Recent theoretical studies have shown that self-adjusting mechanisms can provably outperform the best static parameters in evolutionary algorithms on discrete problems. However, the majority of these studies concerned elitist algorithms and we do not have a clear answer on whether the same mechanisms can be applied for non-elitist algorithms. We study one of the best-known parameter control mechanisms, the one-fifth success rule, to control the offspring population size $\lambda$ in the non-elitist ${(1 , \lambda)}$ EA. It is known that the ${(1 , \lambda)}$ EA has a sharp threshold with respect to the choice of $\lambda$ where the runtime on OneMax changes from polynomial to exponential time. Hence, it is not clear whether parameter control mechanisms are able to find and maintain suitable values of $\lambda$. We show that the answer crucially depends on the success rate $s$ (i.,e. a one-$(s+1)$-th success rule). We prove that, if the success rate is appropriately small, the self-adjusting ${(1 , \lambda)}$ EA optimises OneMax in $O(n)$ expected generations and $O(n \log n)$ expected evaluations. A small success rate is crucial: we also show that if the success rate is too large, the algorithm has an exponential runtime on OneMax.

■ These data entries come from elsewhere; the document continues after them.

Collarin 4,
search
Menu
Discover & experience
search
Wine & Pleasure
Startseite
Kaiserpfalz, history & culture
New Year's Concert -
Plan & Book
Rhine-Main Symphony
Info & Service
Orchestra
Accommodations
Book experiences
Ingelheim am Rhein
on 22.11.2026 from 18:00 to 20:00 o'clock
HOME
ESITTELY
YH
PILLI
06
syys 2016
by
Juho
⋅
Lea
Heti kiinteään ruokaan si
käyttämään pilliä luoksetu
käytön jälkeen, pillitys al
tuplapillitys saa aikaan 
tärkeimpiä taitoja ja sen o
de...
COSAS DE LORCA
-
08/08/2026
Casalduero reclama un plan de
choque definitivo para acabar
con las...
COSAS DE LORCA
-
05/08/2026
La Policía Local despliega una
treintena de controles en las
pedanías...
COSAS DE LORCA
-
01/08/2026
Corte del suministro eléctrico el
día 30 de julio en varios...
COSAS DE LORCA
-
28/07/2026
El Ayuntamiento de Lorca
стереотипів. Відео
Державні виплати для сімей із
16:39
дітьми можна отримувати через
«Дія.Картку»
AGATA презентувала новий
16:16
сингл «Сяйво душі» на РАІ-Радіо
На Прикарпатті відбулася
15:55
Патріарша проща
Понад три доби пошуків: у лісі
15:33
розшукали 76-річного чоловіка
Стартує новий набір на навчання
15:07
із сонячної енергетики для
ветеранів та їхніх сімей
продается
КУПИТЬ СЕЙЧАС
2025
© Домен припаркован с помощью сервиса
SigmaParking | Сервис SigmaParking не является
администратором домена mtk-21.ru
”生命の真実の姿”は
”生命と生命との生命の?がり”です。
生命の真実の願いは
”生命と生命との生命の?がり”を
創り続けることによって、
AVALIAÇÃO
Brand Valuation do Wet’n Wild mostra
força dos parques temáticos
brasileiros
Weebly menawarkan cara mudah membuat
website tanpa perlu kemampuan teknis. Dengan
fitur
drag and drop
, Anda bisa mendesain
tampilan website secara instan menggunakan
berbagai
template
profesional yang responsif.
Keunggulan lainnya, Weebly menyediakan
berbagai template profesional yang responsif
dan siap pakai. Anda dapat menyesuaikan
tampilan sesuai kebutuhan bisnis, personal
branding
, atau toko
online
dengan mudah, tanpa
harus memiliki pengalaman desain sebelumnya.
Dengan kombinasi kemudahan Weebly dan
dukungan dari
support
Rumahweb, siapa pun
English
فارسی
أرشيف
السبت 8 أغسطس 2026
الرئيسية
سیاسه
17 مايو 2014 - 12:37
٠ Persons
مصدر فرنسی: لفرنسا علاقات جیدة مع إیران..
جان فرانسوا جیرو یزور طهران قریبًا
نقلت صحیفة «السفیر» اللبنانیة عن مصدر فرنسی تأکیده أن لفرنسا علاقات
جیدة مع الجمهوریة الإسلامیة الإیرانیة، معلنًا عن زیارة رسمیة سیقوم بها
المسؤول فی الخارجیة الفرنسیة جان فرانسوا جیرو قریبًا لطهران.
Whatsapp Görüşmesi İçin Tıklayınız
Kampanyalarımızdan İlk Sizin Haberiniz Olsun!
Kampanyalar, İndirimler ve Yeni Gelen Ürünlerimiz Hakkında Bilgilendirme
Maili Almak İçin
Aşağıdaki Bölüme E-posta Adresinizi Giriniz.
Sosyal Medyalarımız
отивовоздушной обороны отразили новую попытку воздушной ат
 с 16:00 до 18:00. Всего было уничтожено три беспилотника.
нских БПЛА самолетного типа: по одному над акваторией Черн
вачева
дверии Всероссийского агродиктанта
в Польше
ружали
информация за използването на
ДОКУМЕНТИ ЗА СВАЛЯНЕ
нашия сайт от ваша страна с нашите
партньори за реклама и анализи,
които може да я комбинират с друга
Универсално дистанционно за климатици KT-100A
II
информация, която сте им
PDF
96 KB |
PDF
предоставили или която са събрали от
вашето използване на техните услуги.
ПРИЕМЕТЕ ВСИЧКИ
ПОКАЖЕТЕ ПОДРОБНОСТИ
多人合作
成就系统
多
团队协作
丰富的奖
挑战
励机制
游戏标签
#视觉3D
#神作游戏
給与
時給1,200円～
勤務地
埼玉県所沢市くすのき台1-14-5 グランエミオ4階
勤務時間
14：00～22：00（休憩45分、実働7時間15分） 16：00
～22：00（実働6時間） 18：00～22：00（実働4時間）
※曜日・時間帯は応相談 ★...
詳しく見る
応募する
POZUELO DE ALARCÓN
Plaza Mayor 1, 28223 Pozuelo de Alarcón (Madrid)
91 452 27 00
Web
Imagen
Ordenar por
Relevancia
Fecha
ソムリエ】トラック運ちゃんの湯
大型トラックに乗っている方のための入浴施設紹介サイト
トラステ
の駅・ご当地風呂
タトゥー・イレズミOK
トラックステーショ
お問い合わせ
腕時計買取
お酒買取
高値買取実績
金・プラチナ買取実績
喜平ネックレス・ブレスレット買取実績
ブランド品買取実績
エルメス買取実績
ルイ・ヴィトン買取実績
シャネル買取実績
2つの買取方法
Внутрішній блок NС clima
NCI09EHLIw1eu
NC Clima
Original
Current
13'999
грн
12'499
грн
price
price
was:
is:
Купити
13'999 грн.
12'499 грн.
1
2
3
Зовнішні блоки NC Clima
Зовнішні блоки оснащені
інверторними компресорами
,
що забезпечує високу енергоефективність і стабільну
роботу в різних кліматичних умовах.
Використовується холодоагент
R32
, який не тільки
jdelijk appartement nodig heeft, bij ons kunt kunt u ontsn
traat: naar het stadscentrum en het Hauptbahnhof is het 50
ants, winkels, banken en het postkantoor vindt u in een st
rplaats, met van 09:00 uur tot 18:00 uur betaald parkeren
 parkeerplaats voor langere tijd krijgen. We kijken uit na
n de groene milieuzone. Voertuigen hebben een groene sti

翻译：最近的理论研究表明,自我调整机制可以明显地超过关于离散问题的进化算法中的最佳静态参数。 然而,这些研究大多涉及精英算法,我们对于能否将同样的机制应用于非精英算法没有明确的答案。 我们研究的是最著名的参数控制机制之一,即五分之一的成功规则,以控制非精英化的[1,\lambda]$[1,\lambda]$] 的后代人口规模。众所周知,美元[1,\lambda] 的进化算法中最固定的参数参数参数参数参数参数参数参数参数参数参数参数参数参数参数。我们发现,在非精英化的 $ {(1,1,\lambda) $ (1,1,1美元-美元) 的进化参数参数控制机制能否找到并保持合适的美元值。我们表明,答案关键取决于成功率(e,1美元+1, 美元) 和 美元(美元) 成功率。我们证明,在“一百万”的自我-ax” 成功率中,预期成功率是一定的(ial-a) 。